If these allegations can be fairly construed as stating that Baine agreed to sell to or buy from Foster cotton to be deliv*883ered in the future, or vice versa, and that neither party at any time ever intended to make actual delivery or receipt, I should agree with my brother Smith that the counterclaim set forth an invalid gambling contract which would fall within the purview of our own statute, and would justify a recovery or offset by defendant. (See Penal Law, §§ 994, 995; Causidiere v. Beers, 1 Abb. Ct. App. Dec. 333.)
I do not, however, so read the counterclaim. The pleader either by inadvertence or by intention (it is difficult to say which) has avoided alleging in plain language that Raine and Foster were engaged' in buying and selling cotton futures to each other as opposing parties in contracts for sale and purchase. The allegation is that they were "engaged in certain transactions * * * with reference to the purchase and sale of alleged contracts for the future delivery of cotton.” This may mean many things besides the relation of purchaser and seller. The pleader should plainly and without indirection allege just what the relation was between Raine and Foster with reference to the dealing in cotton futures. As the pleading is drawn Foster may or may not be liable to repay the money said to have been lost by Raine, at common law or even under the Tennessee statute.

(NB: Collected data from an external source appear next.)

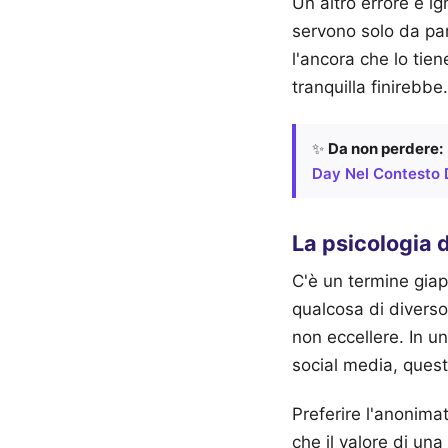
Un altro errore è i
servono solo da par
l'ancora che lo tien
tranquilla finirebb
✨
Da non perdere:
Day Nel Contesto 
La psicologia 
C'è un termine gia
qualcosa di diverso.
non eccellere. In u
social media, questa
Preferire l'anonimat
che il valore di una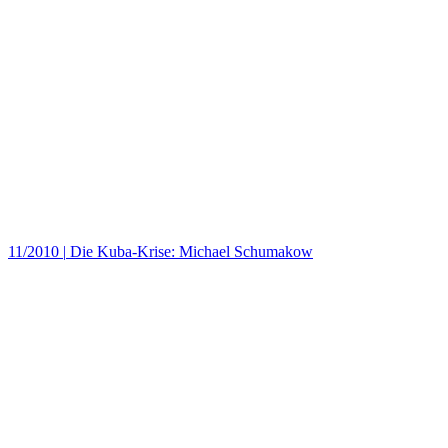
11/2010
|
Die Kuba-Krise: Michael Schumakow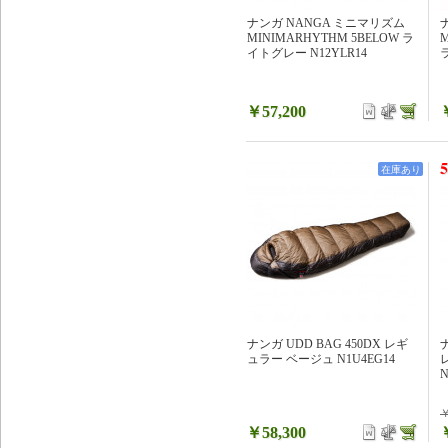
ナンガ NANGA ミニマリズム
MINIMARHYTHM 5BELOW ラ
M
イトグレー N12YLR14
￥57,200
5
在庫あり
ナンガ UDD BAG 450DX レギ
ュラー ベージュ N1U4EG14
N
￥
￥58,300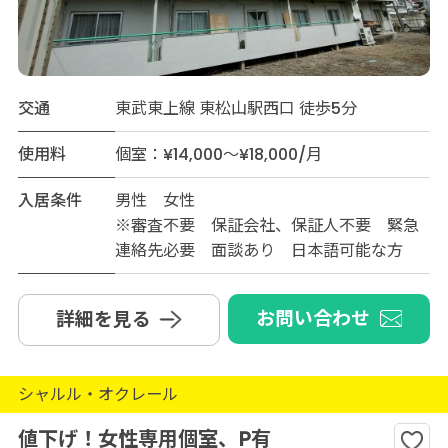
交通
東武東上線 東松山駅西口 徒歩5分
使用料
個室：¥14,000～¥18,000/月
入居条件
男性 女性
※審査不要 保証会社、保証人不要 緊急
連絡先必要 面談あり 日本語可能な方
お問い合わせ
詳細を見る
シャルル・オクレール
値下げ！女性専用個室、P有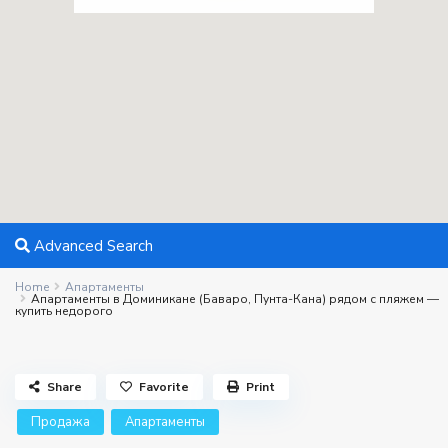
Advanced Search
Home
Апартаменты
Апартаменты в Доминикане (Баваро, Пунта-Кана) рядом с пляжем —
купить недорого
Share
Favorite
Print
Продажа
Апартаменты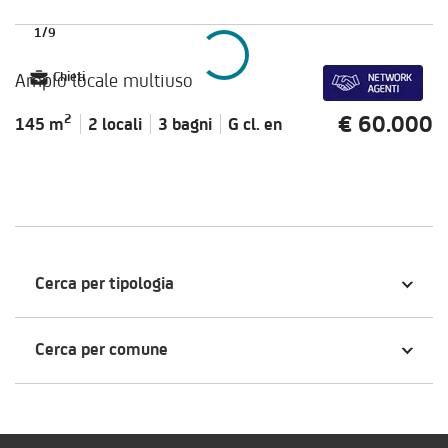
1
/
9
Ampio locale multiuso
Chieti
€ 60.000
2
145 m
2 locali
3 bagni
G cl.
en
Cerca per tipologia
Cerca per comune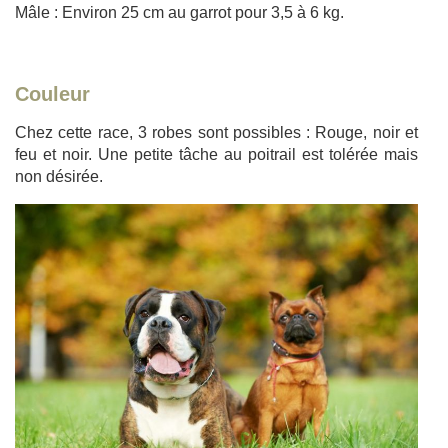
Mâle : Environ 25 cm au garrot pour 3,5 à 6 kg.
Couleur
Chez cette race, 3 robes sont possibles : Rouge, noir et
feu et noir. Une petite tâche au poitrail est tolérée mais
non désirée.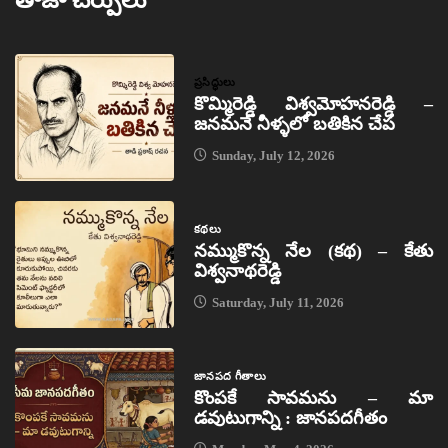
ప్రసిద్ధులు
కొమ్మిరెడ్డి విశ్వమోహనరెడ్డి –
జనమనే నీళ్ళలో బతికిన చేప
Sunday, July 12, 2026
కథలు
నమ్ముకొన్న నేల (కథ) – కేతు
విశ్వనాథరెడ్డి
Saturday, July 11, 2026
జానపద గీతాలు
కొంపకే సావమను – మా
డవుటుగాన్ని : జానపదగీతం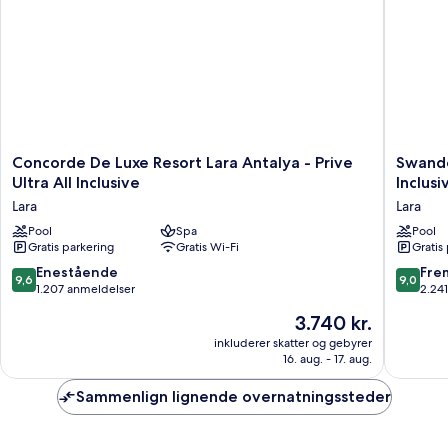
Concorde
Swando
Concorde De Luxe Resort Lara Antalya - Prive
Swando
De
Hotels
Ultra All Inclusive
Inclusi
Luxe
&
Lara
Lara
Resort
Resort
Lara
Pool
Spa
Topkapi
Pool
Gratis parkering
Gratis Wi-Fi
Gratis
Antalya
Palace
-
-
9.6
9.0
Enestående
Fre
9,6
9,0
Prive
All
ud
ud
1.207 anmeldelser
2.24
Ultra
Inclusiv
af
af
Prisen
3.740 kr.
All
Lara
10,
10,
er
Inclusive
Enestående,
Fremrag
inkluderer skatter og gebyrer
3.740 kr.
Lara
16. aug. - 17. aug.
1.207
2.241
anmeldelser
anmelde
Sammenlign lignende overnatningssteder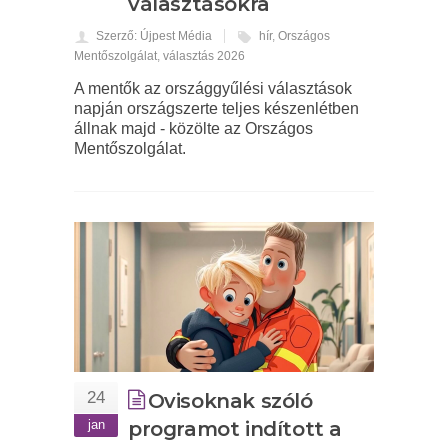
választásokra
Szerző: Újpest Média
hír
,
Országos
Mentőszolgálat
,
választás 2026
A mentők az országgyűlési választások
napján országszerte teljes készenlétben
állnak majd - közölte az Országos
Mentőszolgálat.
24
Ovisoknak szóló
jan
programot indított a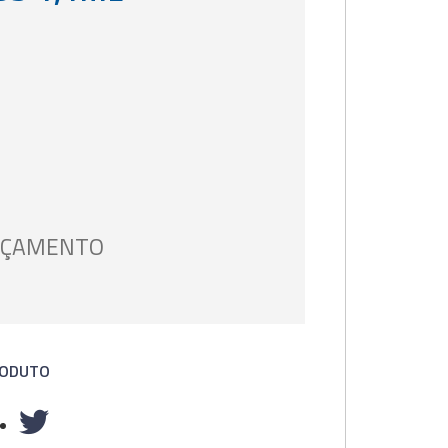
ORÇAMENTO
RODUTO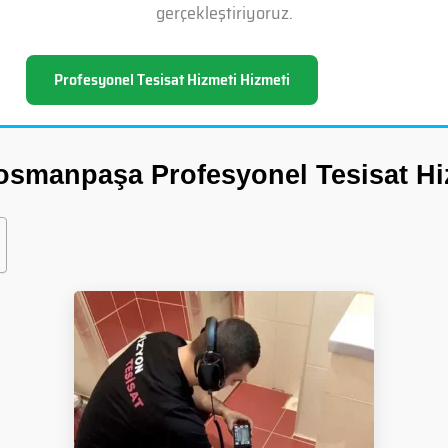
gerçekleştiriyoruz.
Profesyonel Tesisat Hizmeti Hizmeti
osmanpaşa Profesyonel Tesisat Hi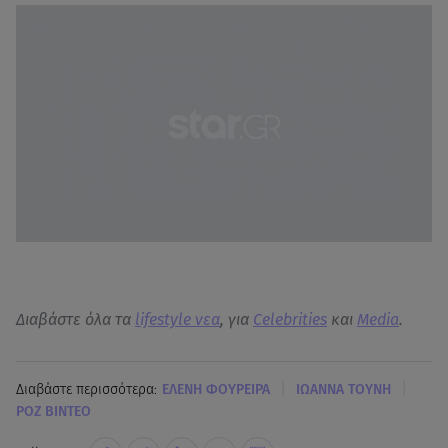
Διαβάστε όλα τα
lifestyle νεα
, για
Celebrities
και
Media
.
|
|
Διαβάστε περισσότερα:
ΕΛΕΝΗ ΦΟΥΡΕΙΡΑ
ΙΩΑΝΝΑ ΤΟΥΝΗ
ΡΟΖ ΒΙΝΤΕΟ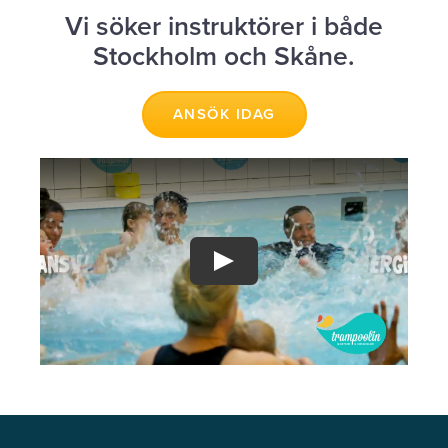
Vi söker instruktörer i både
Stockholm och Skåne.
ANSÖK IDAG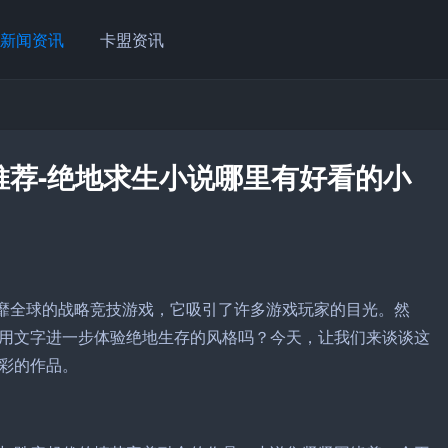
新闻资讯
卡盟资讯
推荐-绝地求生小说哪里有好看的小
风靡全球的战略竞技游戏，它吸引了许多游戏玩家的目光。然
用文字进一步体验绝地生存的风格吗？今天，让我们来谈谈这
彩的作品。
》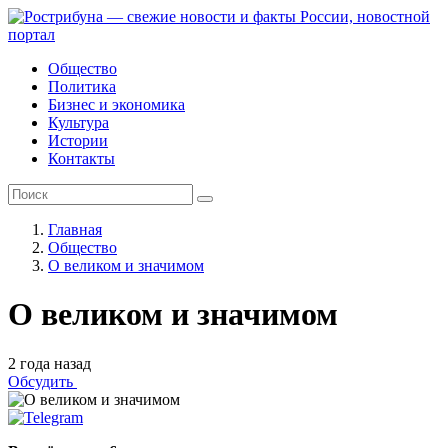
Общество
Политика
Бизнес и экономика
Культура
Истории
Контакты
Главная
Общество
О великом и значимом
О великом и значимом
2 года назад
Обсудить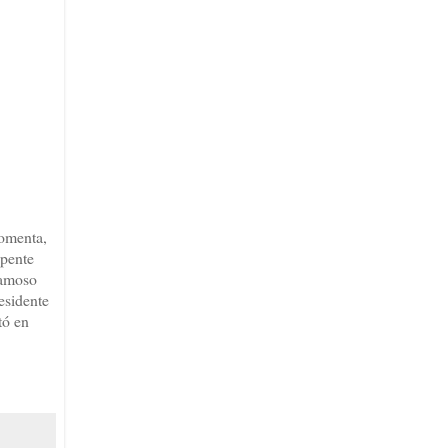
comenta,
epente
famoso
esidente
tó en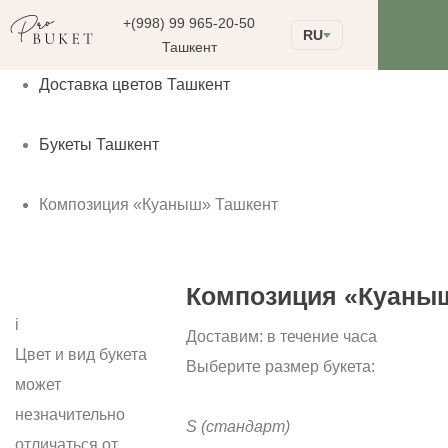
+(998) 99 965-20-50
RU
Ташкент
Доставка цветов Ташкент
Букеты Ташкент
Композиция «Куаныш» Ташкент
Композиция «Куаны
i
Доставим:
в течение часа
Цвет и вид букета
Выберите размер букета:
может
незначительно
S
(стандарт)
отличаться от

The second counterclaim alleges knowledge on Foster’s part of the diversion of the defendant’s money by Raine, and is for that-reason sufficient.
The order appealed from is, therefore, so modified as to sustain the demurrer to the first counterclaim and to overrule the demurrer to the second counterclaim, without costs to either party in this court, and with leave to the defendant to amend its answer within twenty days.
Ingraham, P. J., and Clarke, J., concurred; Smith and McLaughlin, JJ., dissented in part.